> **PROBLEM**: Return every text line in the records below, word for word, leaving out the pictures.
** Start DATA SECTION **
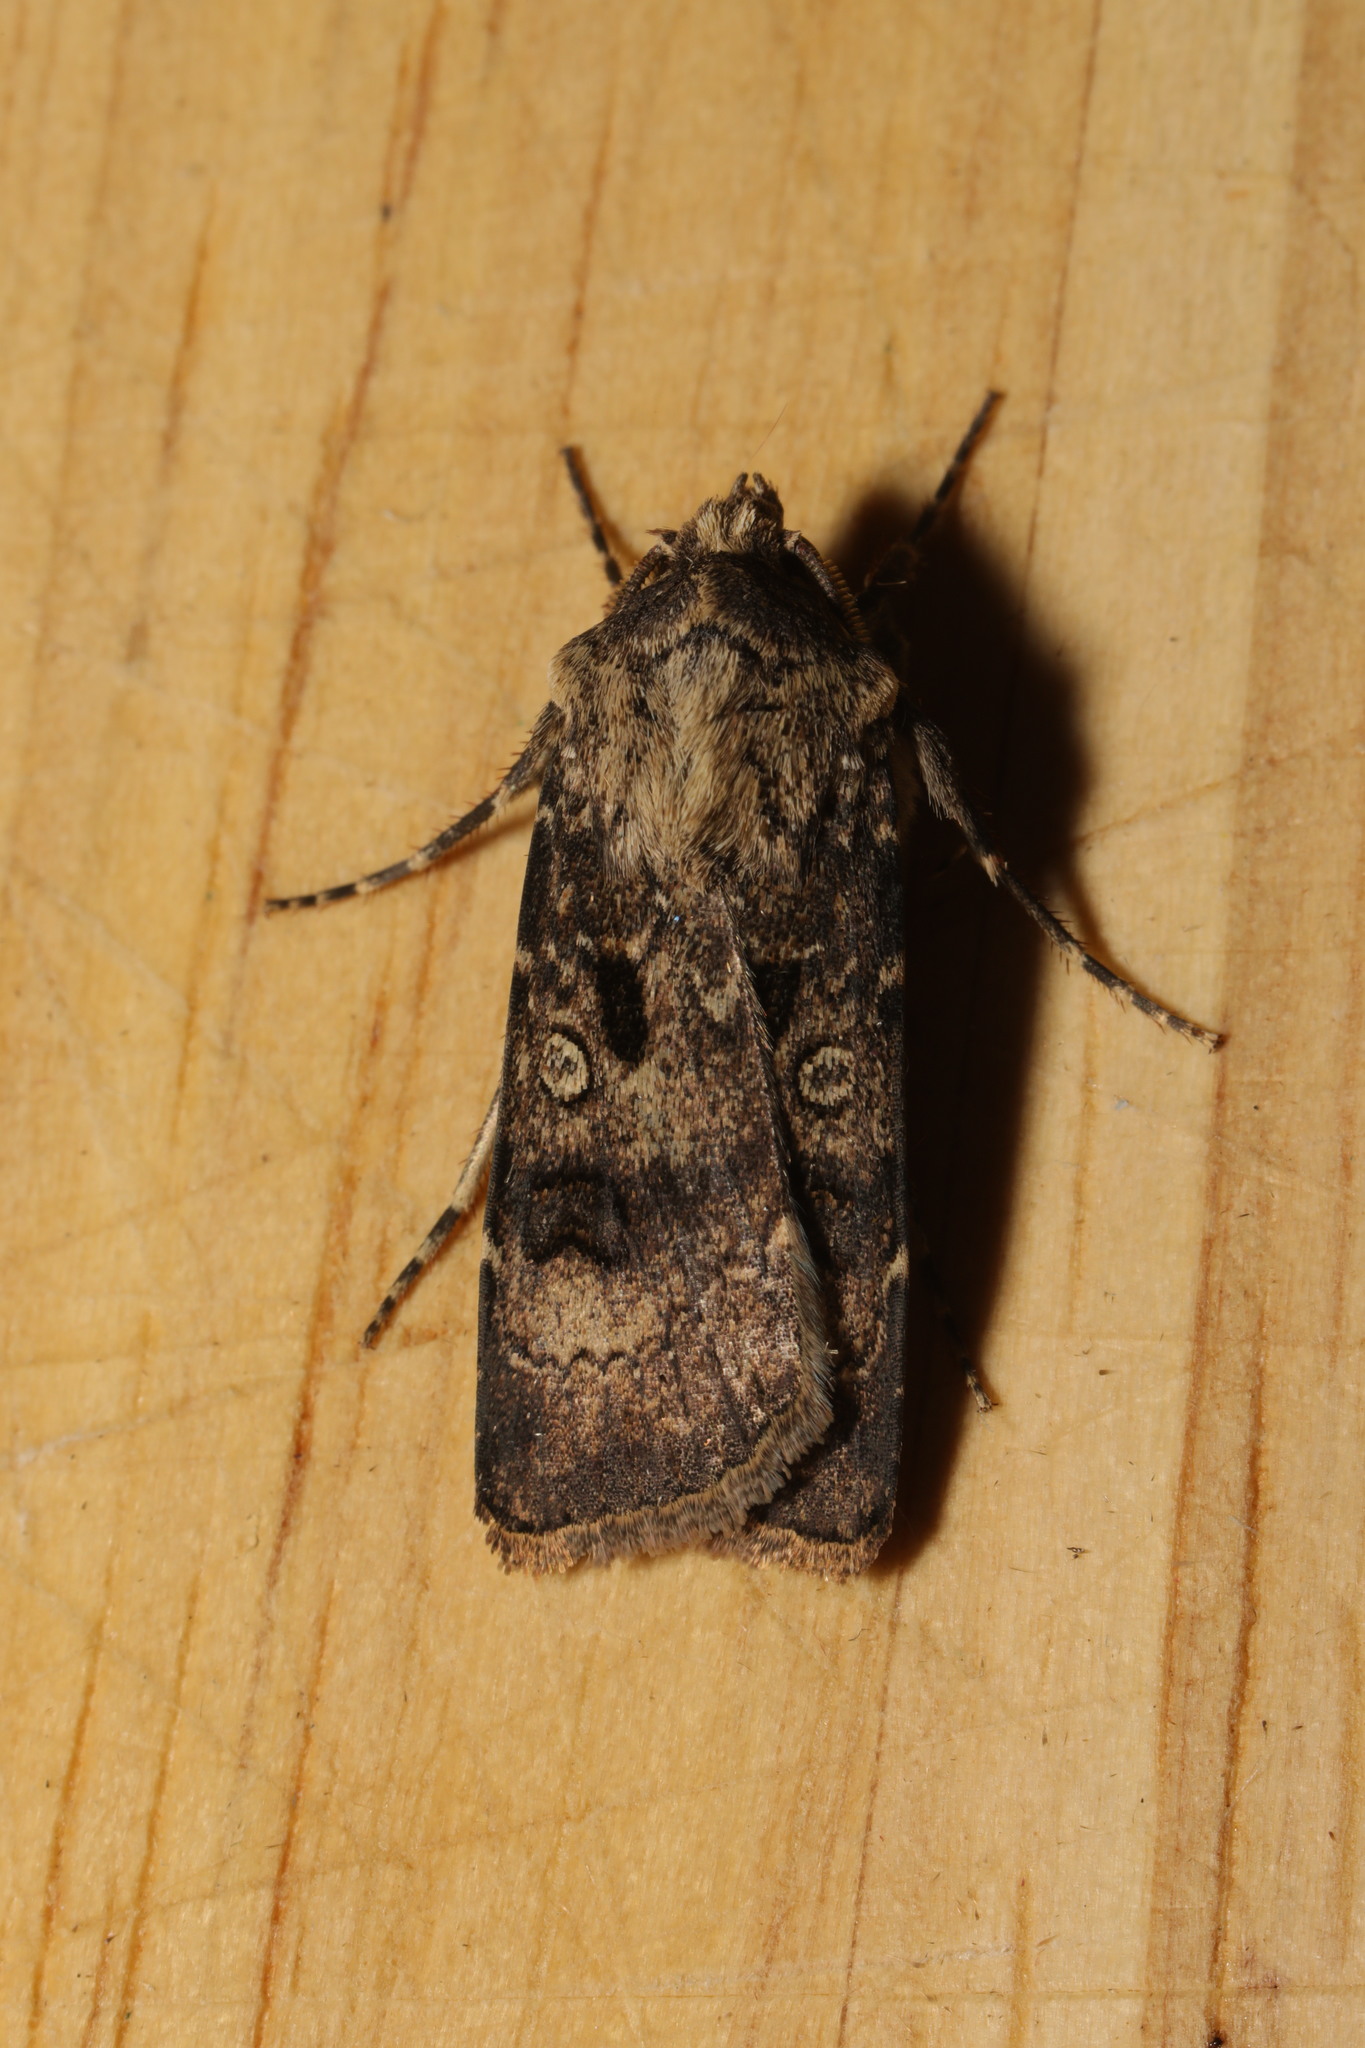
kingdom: Animalia
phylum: Arthropoda
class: Insecta
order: Lepidoptera
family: Noctuidae
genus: Agrotis
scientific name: Agrotis segetum
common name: Turnip moth
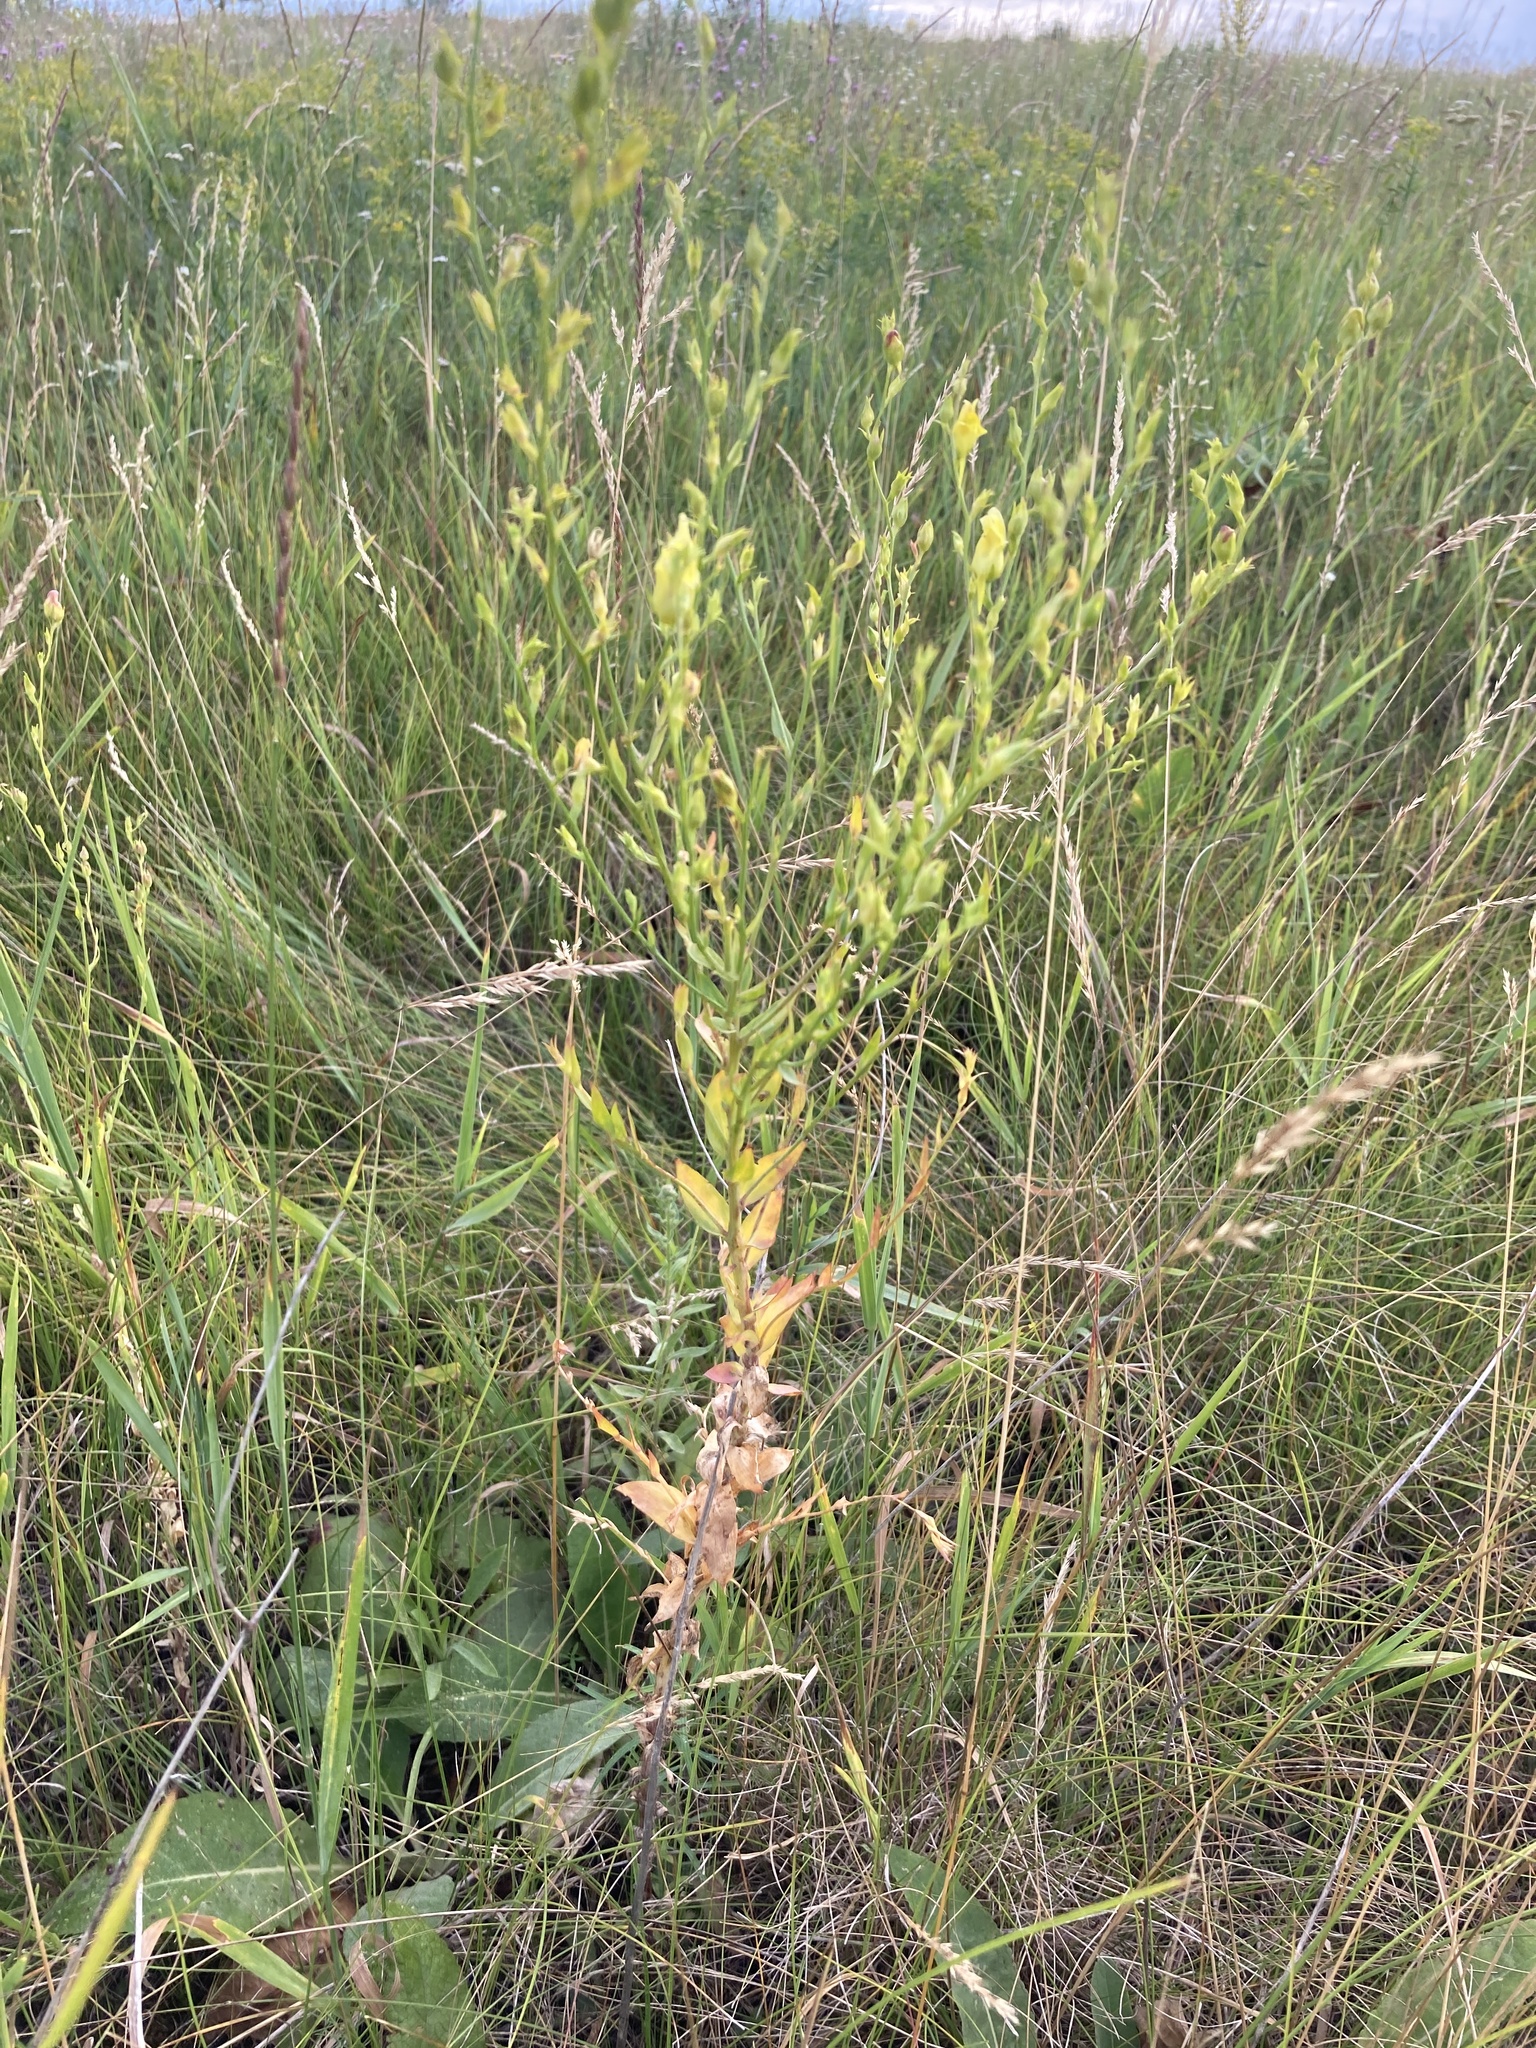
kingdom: Plantae
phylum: Tracheophyta
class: Magnoliopsida
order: Lamiales
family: Plantaginaceae
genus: Linaria
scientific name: Linaria genistifolia
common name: Broomleaf toadflax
** End DATA SECTION **
> **RESPONSE TO THIS TASK**:
kingdom: Animalia
phylum: Arthropoda
class: Insecta
order: Lepidoptera
family: Noctuidae
genus: Agrotis
scientific name: Agrotis segetum
common name: Turnip moth
kingdom: Plantae
phylum: Tracheophyta
class: Magnoliopsida
order: Lamiales
family: Plantaginaceae
genus: Linaria
scientific name: Linaria genistifolia
common name: Broomleaf toadflax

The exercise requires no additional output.